Oh My Assistant is a generative AI service designed to assist comics and illustration artists by learning each artist's unique drawing style to convert realistic images into their style and translate characters' poses to a desired pose.
- The service is deployed on the following link (As of August 2024, the link may not work).
background.mp4
pose.mp4
The background generation service selects either the Img2Img or Txt2Img model of Stable Diffusion depending on whether an source image is provided by the user. Then, it follows these steps to create webtoon-style images.
- Noise Initialization
- If an original image is provided, noise is generated by gradually adding noise to the original image. If no original image is given, noise is generated as a completely random tensor.
- Inject Condition
- Our model takes prompts as input and uses the text encoder of the CLIP model to extract embedding vectors.
- Denoising Process
- The noise generated earlier is used as input to progressively remove noise and produce a high-resolution image. A cross-attention mechanism is employed to guide the noise removal process according to the given features.
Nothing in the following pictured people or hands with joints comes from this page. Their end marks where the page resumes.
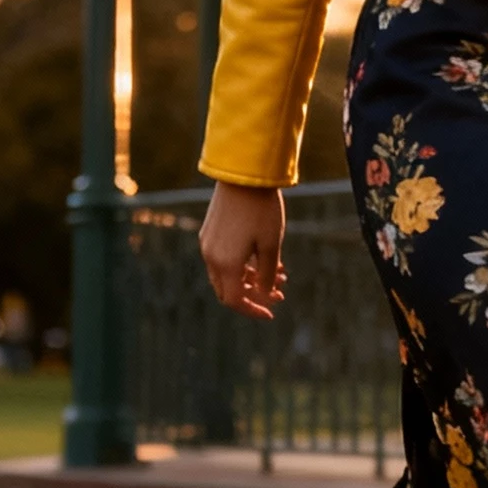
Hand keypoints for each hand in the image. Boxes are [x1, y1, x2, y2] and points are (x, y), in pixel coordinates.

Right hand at [199, 182, 286, 319]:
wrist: (243, 175)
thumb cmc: (261, 209)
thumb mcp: (271, 245)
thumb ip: (268, 275)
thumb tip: (266, 295)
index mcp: (225, 264)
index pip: (235, 301)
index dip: (254, 310)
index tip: (272, 312)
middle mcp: (211, 257)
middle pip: (228, 291)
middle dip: (254, 295)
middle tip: (279, 291)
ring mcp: (208, 243)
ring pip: (227, 274)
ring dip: (251, 278)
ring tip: (280, 271)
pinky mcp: (209, 231)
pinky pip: (223, 258)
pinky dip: (242, 264)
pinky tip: (264, 256)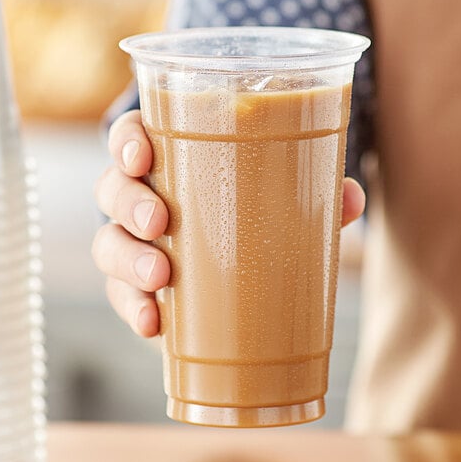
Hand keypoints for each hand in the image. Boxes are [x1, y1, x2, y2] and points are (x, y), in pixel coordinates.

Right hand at [92, 110, 365, 337]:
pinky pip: (123, 296)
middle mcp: (143, 199)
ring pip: (108, 244)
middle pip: (112, 190)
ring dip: (127, 259)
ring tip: (161, 276)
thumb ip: (311, 189)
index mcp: (170, 162)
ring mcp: (136, 245)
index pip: (130, 139)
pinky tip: (153, 323)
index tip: (143, 156)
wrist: (233, 257)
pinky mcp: (141, 288)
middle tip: (160, 220)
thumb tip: (351, 198)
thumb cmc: (250, 207)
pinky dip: (134, 308)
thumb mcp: (279, 192)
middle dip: (128, 203)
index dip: (127, 143)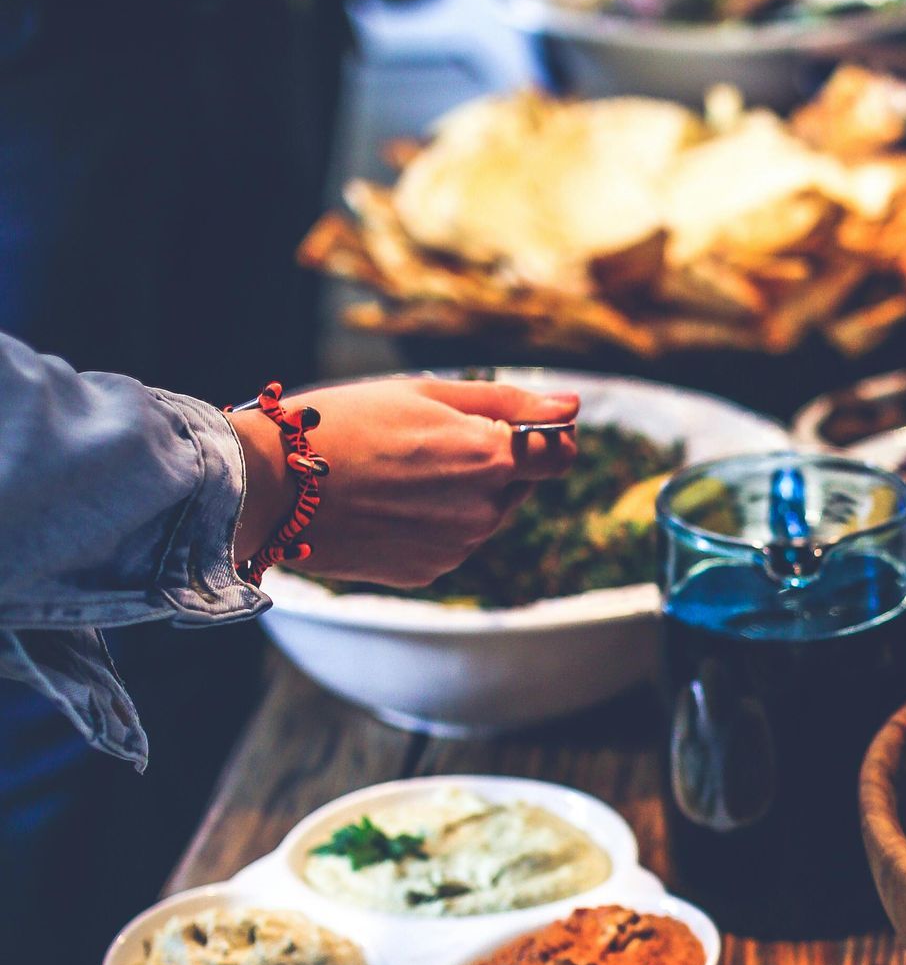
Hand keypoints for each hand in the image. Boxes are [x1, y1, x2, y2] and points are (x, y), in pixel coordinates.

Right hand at [232, 377, 579, 586]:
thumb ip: (508, 401)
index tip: (517, 424)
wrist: (273, 486)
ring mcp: (456, 548)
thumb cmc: (344, 423)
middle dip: (491, 462)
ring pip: (484, 515)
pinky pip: (450, 542)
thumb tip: (573, 405)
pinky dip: (432, 523)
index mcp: (490, 458)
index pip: (560, 453)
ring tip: (397, 471)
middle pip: (518, 484)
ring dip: (460, 493)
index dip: (546, 435)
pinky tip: (386, 503)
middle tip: (423, 441)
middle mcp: (483, 512)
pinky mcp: (428, 572)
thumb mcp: (426, 392)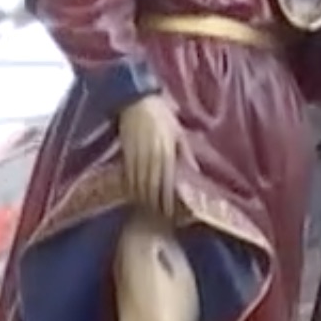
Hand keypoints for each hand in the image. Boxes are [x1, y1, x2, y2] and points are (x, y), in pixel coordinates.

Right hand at [114, 95, 184, 217]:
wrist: (136, 100)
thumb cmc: (162, 116)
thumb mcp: (179, 133)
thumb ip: (186, 154)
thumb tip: (194, 173)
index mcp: (167, 152)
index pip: (168, 184)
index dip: (168, 202)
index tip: (171, 215)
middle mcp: (151, 157)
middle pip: (152, 188)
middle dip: (155, 205)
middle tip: (159, 219)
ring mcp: (136, 156)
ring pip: (138, 185)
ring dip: (142, 200)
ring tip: (147, 212)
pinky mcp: (125, 153)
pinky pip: (127, 176)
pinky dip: (131, 188)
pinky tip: (134, 196)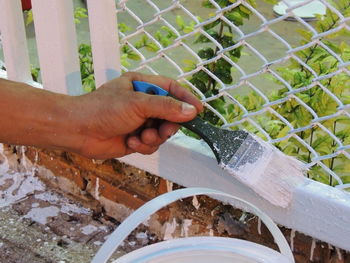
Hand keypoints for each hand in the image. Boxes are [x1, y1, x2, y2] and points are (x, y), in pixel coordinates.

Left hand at [72, 72, 202, 158]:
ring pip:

In summary, by inputting an original image or prompt into a model trained in webtoon style, the model generates and removes noise based on the input to produce the background image required by the artist.
Character Pose Transfer is divided into 2 steps: Pose Estimation and Pose Transfer.
Pose Estimation model uses DWPose. DWPose uses a detector to find landmarks in the input image and a classifier to categorize body keypoints, predicting a total of 133 keypoints (COCO Whole Body) for the face, hands, arms, and legs.
Pose Transfer uses a diffusion model based on AnimateAnyone. The target pose image extracted from the previous estimation and the character image provided by the user are input and embedded using a VAE and CLIP Encoder. Denoising UNet and ReferenceNet are used to generate the pose-changed character image from noise, and the VAE Decoder is employed to decode the image and produce the final result.